Está en nuestras manos proporcionar, en un breve plazo, a todos los niños de nuestro país la oportunidad de un desarrollo integral en condiciones de equidad, de forma tal que aquellos que nacen en hogares con carencias socioeconómicas puedan construir proyectos de vida que no reproduzcan las situaciones de pobreza de sus hogares de origen. El esfuerzo requerido está a nuestro alcance. No hay excusas. No hacerlo o demorarlo es ética y políticamente inaceptable y un grave error, que hará inútiles los esfuerzos que llevemos a cabo en otros campos del quehacer público por reducir desigualdades y pobreza. Convocamos al amor y la solidaridad, a superar egoísmos de generación, de corporación o de clase; apelamos a la responsabilidad de todos, Estado y sociedad civil, gobernantes y gobernados, a la decisión política valiente para priorizar a la primera infancia.

Pablo Martínez Bengochea es el presidente del Instituto Juan Pablo Terra


  1. Juan Pablo Terra. Infancia y políticas sociales. Pobreza, desnutrición y retraso psicomotor. Instituto Juan Pablo Terra.
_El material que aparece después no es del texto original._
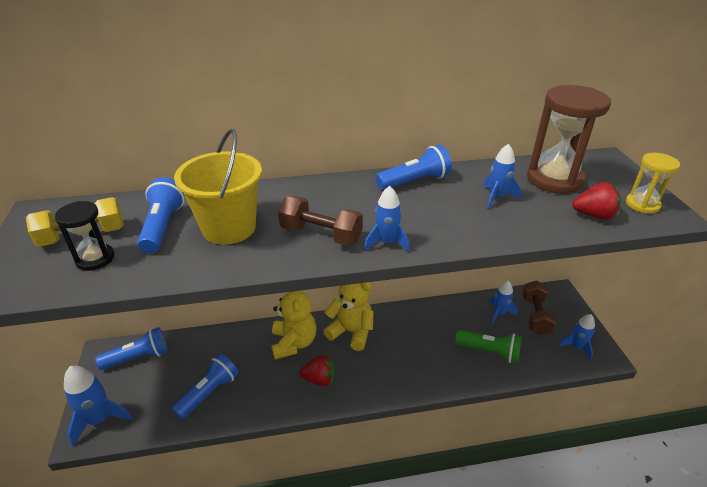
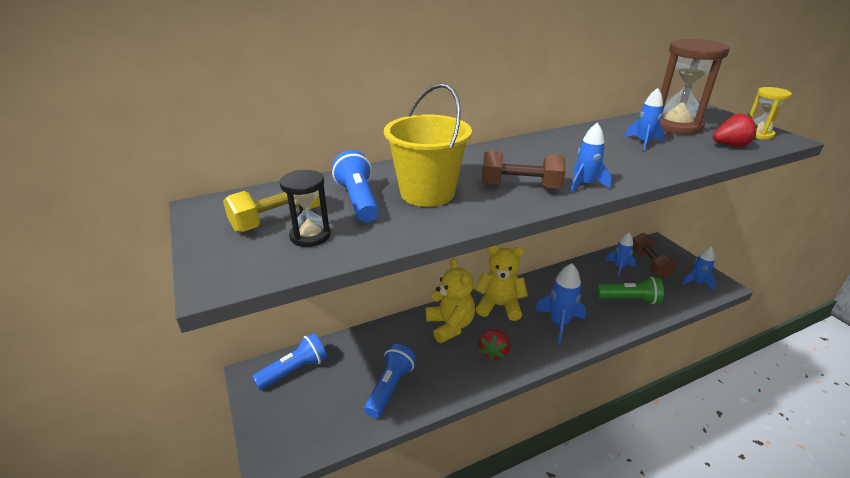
camera: 15 degrees left, 5 degrees down
(99, 419) = (283, 439): blue rocket -> blue rocket (559, 323)
(319, 379) = (493, 352): red strawberry -> red strawberry turned 120 degrees clockwise
(414, 181) = (564, 139): blue flashlight -> none

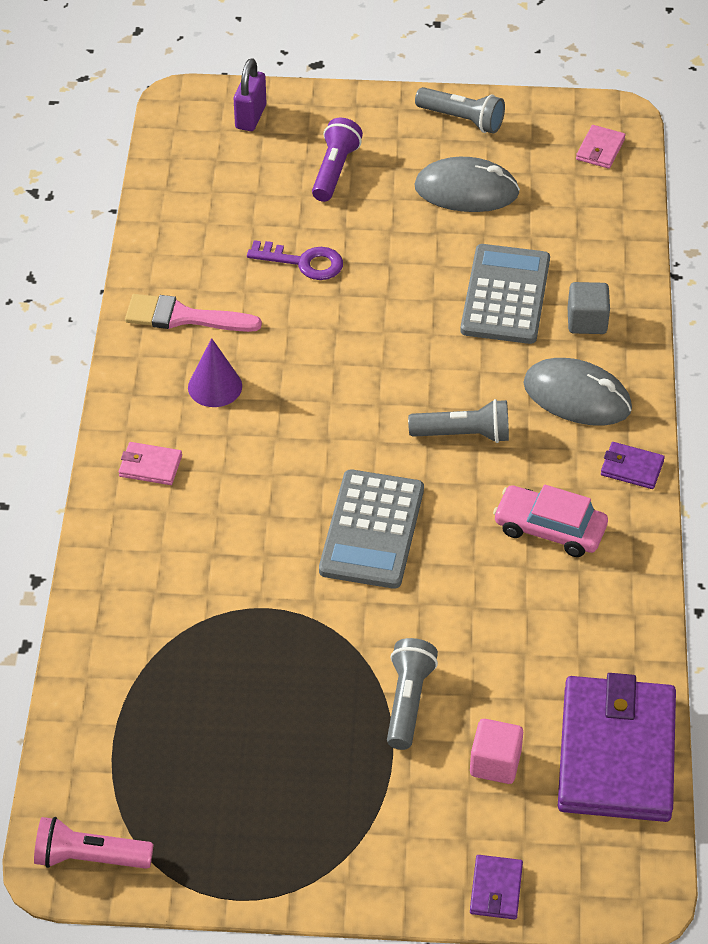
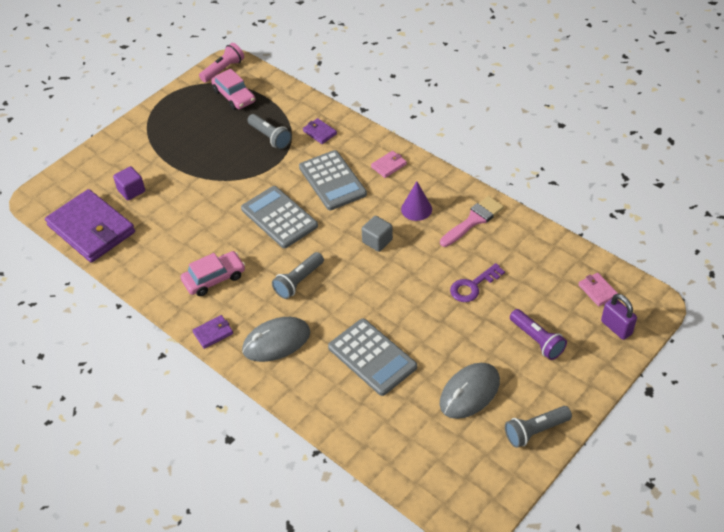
camera: 130 degrees right, 0 degrees up
(150, 785) = (234, 96): none -> pink car
(241, 514) = (332, 181): none -> grey calculator
(408, 701) = (186, 182): grey flashlight -> grey flashlight (270, 137)
(495, 763) = (131, 191): pink cube -> purple cube
(496, 889) = (86, 161): purple wallet -> purple wallet (319, 132)
(587, 321) = (320, 381): grey cube -> grey cube (377, 241)
(600, 149) = (449, 488): pink wallet -> pink wallet (597, 290)

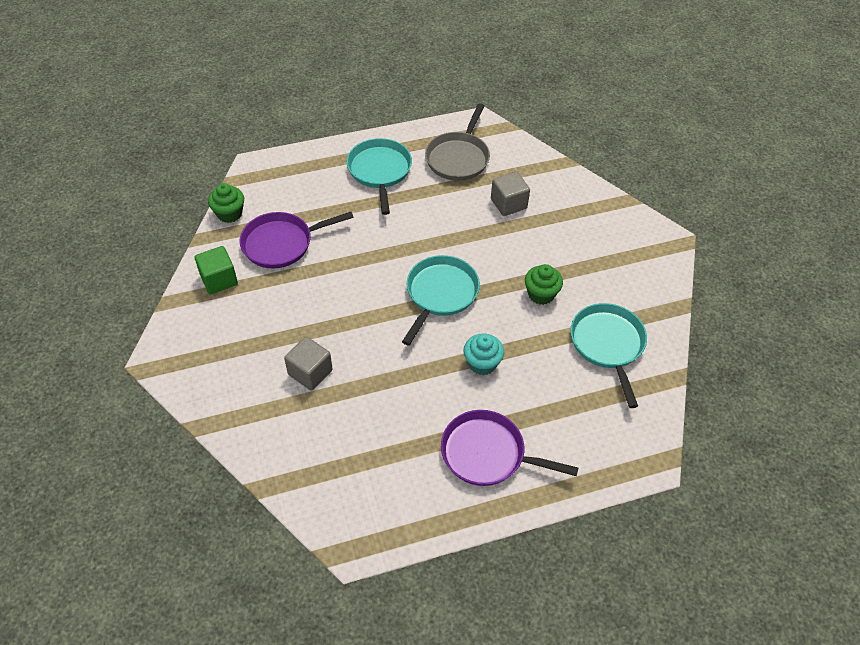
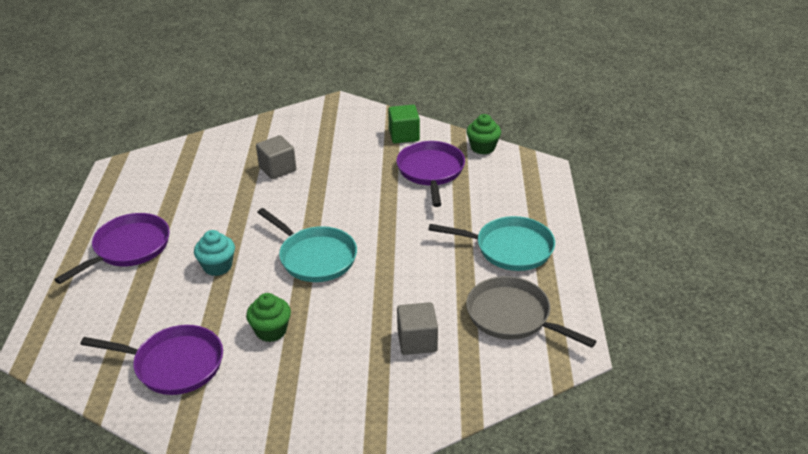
camera: 110 degrees right, 15 degrees down
(608, 345) = (174, 364): turquoise pan -> purple pan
Montevideo. 2015. 

  2. Al respecto, Juan Pablo Terra entiende la pobreza “... no solo como los bajos ingresos, sino como el conjunto de características económicas, de instrucción, vivienda, prácticas alimentarias, cobertura y prácticas de salud, condiciones del medio familiar, creencias y prácticas de crianza”. Ibidem, pág. 58. 

  3. CINVE. “Dimensionamiento económico de la universalización de los servicios de atención y educación a la primera infancia, considerando los modelos existentes, así como posibles modelos alternativos”. Febrero de 2010. 

  4. Datos del SIPI de INAU al 31 de marzo de 2018. 

  5. Considerando únicamente las diversas tareas de coordinación institucional y gestión que desarrollan los miembros de las OSC en forma voluntaria en los 422 CAIF, el costo equivalente supera ampliamente los 10 millones de dólares anuales, monto que debería ser financiado por el Estado si esa función se realizara por una persona contratada a tiempo completo en cada CAIF (sobre la base de los niveles salariales actuales de los CAIF, que son inferiores a los niveles salariales de los CAPI y de Nuestros Niños). 

  6. Datos del SIPI de INAU al 31 de marzo de 2018. 

  7. Se ha estimado la población por edades simples en 2018 a partir de los nacimientos ocurridos anualmente desde el año 2012 menos las muertes de menores de un año. No se han considerado los posibles efectos de la migración. 

  8. Por universalización se entiende ofrecer la posibilidad y promover la participación y matriculación en todo el territorio nacional, no declararla obligatoria. En particular la participación en el Programa de Experiencias Oportunas es compatible con la crianza exclusivamente en el hogar y especialmente recomendable en todos los estratos sociales. 

  9. Convenio “Educación y salud en la primera infancia” firmado entre el MSP, ASSE, MIDES, INAU y el Comité Nacional del Plan CAIF en 2008.